Stockton and San Bernardino, two California cities that filed for bankruptcy in 2012, may not recover unless they rein in their rising pension costs, Moody’s Investors Service said in a report.
Unless they reduce their obligations to the California Public Employees’ Retirement System, the largest U.S. public pension, both cities face renewed financial struggles after exiting bankruptcy court, Moody’s said, citing the example of another California city that filed for bankruptcy, Vallejo.
A federal judge ruled in December that Detroit could reduce pension payments as part of its $18 billion Chapter 9 case. San Bernardino has withheld payments to Calpers, which pension fund lawyers have contended violates state law.
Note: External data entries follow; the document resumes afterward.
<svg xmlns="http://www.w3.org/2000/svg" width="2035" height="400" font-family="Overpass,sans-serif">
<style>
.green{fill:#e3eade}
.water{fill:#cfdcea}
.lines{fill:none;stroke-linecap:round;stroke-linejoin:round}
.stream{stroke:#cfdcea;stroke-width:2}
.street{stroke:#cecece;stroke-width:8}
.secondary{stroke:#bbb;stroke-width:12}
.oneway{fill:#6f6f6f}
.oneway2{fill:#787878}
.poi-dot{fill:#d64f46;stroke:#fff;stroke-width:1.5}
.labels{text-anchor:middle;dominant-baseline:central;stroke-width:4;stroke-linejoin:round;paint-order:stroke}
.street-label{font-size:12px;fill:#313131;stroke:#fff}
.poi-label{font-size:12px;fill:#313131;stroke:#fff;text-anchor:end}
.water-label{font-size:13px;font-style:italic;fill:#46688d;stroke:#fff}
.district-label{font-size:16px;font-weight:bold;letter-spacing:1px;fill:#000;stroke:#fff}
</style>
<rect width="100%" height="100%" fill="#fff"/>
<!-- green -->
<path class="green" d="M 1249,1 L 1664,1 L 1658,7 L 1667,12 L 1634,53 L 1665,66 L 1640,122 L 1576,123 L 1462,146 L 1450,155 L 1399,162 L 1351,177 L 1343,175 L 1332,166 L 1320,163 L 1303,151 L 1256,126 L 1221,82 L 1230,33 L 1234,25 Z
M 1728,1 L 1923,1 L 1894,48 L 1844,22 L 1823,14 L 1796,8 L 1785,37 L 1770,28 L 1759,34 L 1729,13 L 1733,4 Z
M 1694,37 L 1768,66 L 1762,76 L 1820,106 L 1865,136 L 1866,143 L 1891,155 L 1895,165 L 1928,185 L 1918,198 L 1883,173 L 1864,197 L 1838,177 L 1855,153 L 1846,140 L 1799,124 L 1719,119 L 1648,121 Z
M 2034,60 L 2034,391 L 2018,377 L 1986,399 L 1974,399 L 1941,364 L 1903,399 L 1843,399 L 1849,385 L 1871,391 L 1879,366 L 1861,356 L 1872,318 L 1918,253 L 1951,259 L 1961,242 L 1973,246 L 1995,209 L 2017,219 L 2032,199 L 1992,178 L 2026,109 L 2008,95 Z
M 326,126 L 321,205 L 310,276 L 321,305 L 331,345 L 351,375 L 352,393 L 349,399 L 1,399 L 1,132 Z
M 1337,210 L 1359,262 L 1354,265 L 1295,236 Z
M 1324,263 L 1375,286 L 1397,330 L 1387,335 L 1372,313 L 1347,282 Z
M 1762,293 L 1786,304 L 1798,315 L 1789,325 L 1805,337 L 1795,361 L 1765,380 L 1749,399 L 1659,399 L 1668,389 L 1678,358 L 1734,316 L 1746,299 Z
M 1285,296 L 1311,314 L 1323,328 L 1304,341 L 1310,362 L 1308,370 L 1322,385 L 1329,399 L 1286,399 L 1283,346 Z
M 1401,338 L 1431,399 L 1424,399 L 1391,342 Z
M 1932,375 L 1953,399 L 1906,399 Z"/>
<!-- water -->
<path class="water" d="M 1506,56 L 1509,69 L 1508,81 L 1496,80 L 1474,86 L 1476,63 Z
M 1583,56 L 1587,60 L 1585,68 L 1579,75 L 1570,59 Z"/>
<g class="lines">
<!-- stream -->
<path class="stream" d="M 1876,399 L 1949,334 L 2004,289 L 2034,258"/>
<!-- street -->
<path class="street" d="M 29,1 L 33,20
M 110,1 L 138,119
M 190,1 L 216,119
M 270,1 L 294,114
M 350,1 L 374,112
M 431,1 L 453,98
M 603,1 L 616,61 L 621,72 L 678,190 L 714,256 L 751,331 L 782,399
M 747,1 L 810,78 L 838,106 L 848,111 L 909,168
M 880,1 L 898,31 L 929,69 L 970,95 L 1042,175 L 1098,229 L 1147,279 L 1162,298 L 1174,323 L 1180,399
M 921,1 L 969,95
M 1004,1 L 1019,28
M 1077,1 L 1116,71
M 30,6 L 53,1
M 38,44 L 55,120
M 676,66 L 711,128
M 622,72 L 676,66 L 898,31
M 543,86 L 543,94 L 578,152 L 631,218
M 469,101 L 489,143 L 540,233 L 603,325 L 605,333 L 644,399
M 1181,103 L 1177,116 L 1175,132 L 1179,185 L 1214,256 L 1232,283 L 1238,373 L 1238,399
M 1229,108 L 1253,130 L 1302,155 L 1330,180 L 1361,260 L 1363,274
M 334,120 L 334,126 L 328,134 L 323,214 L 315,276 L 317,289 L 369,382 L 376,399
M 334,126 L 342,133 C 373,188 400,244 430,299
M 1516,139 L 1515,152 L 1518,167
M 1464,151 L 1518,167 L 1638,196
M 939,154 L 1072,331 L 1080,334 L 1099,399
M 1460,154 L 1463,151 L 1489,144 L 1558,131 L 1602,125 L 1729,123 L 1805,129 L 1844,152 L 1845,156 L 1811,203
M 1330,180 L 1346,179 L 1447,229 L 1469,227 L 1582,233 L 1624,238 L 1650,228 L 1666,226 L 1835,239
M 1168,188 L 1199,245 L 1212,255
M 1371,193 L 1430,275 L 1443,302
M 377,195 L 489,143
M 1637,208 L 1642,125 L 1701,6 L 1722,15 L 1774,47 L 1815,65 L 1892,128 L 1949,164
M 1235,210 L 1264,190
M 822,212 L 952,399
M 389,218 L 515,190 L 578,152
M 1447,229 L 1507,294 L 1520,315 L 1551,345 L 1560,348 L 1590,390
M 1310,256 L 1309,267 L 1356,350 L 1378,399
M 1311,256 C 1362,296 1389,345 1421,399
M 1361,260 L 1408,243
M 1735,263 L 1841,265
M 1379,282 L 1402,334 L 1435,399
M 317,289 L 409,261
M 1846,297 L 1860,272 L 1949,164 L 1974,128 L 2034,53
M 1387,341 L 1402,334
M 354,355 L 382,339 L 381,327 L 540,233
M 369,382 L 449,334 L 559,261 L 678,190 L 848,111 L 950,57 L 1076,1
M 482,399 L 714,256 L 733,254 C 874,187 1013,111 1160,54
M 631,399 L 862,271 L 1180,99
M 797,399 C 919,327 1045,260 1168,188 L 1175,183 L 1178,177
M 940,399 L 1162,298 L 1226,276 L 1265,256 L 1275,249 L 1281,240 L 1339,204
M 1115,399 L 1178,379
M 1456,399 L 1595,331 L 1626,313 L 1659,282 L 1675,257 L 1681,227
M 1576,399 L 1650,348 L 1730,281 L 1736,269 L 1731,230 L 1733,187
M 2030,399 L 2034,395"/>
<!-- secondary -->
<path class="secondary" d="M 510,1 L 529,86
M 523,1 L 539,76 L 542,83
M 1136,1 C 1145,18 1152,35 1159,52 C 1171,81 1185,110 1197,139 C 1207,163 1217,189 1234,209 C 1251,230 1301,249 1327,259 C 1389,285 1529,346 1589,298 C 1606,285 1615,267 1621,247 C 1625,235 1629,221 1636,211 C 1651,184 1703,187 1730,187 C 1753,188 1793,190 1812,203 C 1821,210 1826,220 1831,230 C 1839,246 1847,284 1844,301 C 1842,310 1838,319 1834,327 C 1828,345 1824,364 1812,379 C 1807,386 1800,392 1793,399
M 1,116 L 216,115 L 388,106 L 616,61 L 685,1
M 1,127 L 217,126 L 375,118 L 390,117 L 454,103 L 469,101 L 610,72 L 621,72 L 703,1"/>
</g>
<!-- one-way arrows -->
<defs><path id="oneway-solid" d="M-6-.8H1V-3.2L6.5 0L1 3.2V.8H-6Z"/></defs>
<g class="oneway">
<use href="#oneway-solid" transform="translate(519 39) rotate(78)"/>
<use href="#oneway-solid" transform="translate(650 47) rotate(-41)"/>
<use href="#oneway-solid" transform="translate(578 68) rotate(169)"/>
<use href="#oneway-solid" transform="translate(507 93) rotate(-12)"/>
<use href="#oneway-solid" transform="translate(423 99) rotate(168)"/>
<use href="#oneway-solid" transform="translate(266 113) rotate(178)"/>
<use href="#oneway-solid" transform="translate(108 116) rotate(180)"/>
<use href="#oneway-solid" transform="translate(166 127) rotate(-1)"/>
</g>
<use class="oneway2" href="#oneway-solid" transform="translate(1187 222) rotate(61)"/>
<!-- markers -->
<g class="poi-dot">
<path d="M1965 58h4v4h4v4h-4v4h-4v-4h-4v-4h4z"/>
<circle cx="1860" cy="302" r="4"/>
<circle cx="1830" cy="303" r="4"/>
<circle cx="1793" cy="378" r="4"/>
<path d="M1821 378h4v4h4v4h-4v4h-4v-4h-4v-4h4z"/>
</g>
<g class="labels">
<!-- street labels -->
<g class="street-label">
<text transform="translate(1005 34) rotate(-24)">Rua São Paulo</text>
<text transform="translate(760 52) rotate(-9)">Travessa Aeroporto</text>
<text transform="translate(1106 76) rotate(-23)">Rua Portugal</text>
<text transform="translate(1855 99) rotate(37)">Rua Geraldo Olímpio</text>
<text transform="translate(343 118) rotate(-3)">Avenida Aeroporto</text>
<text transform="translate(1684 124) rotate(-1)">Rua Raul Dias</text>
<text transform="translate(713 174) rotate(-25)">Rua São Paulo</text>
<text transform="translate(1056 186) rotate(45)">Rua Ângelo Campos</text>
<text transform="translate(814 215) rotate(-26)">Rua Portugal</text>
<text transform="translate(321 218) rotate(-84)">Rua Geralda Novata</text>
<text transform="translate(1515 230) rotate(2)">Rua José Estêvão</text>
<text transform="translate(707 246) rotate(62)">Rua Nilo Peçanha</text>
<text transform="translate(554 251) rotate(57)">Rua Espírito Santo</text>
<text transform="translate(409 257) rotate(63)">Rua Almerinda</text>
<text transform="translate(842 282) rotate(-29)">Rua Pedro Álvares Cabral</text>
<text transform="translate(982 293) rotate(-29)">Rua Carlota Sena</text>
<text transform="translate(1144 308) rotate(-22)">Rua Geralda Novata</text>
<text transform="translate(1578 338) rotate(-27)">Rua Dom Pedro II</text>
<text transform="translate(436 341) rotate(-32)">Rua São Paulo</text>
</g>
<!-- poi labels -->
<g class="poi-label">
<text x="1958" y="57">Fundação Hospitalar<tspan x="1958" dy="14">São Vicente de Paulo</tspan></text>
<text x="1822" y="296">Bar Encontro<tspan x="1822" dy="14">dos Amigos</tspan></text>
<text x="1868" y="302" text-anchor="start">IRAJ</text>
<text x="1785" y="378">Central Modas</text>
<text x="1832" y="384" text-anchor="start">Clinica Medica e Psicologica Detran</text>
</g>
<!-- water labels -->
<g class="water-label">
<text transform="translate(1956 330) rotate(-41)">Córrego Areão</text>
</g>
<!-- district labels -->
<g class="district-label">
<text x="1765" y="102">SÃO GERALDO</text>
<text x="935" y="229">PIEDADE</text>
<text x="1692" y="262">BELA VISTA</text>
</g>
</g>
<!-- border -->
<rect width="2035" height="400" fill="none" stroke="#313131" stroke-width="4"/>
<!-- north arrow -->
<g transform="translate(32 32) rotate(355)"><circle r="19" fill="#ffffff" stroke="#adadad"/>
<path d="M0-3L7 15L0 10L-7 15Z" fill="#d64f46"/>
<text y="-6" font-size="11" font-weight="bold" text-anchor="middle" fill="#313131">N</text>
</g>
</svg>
Stockton’s fiscal plan does not call for reducing its payments to Calpers.
“In California, particularly for municipalities with pensions under the California Public Employees Retiree System, or Calpers, bondholders will likely continue to pay a steep price if bankruptcies remain venues for restructuring debt obligations but pension liabilities remain untouched,” Moody’s Senior Credit Officer Gregory Lipitz said in a written statement accompanying the report.
Vallejo continued to make pension payments during its bankruptcy, which stretched from 2008 to 2011. The Northern California city could be forced to seek bankruptcy protection again as it confronts a structural budget deficit equal to 6 percent of revenues, according to the Moody’s report.
Stockton is taking a similar approach as Vallejo, while San Bernardino’s plan to deal with pension liabilities “is not publicly known,” Moody’s said.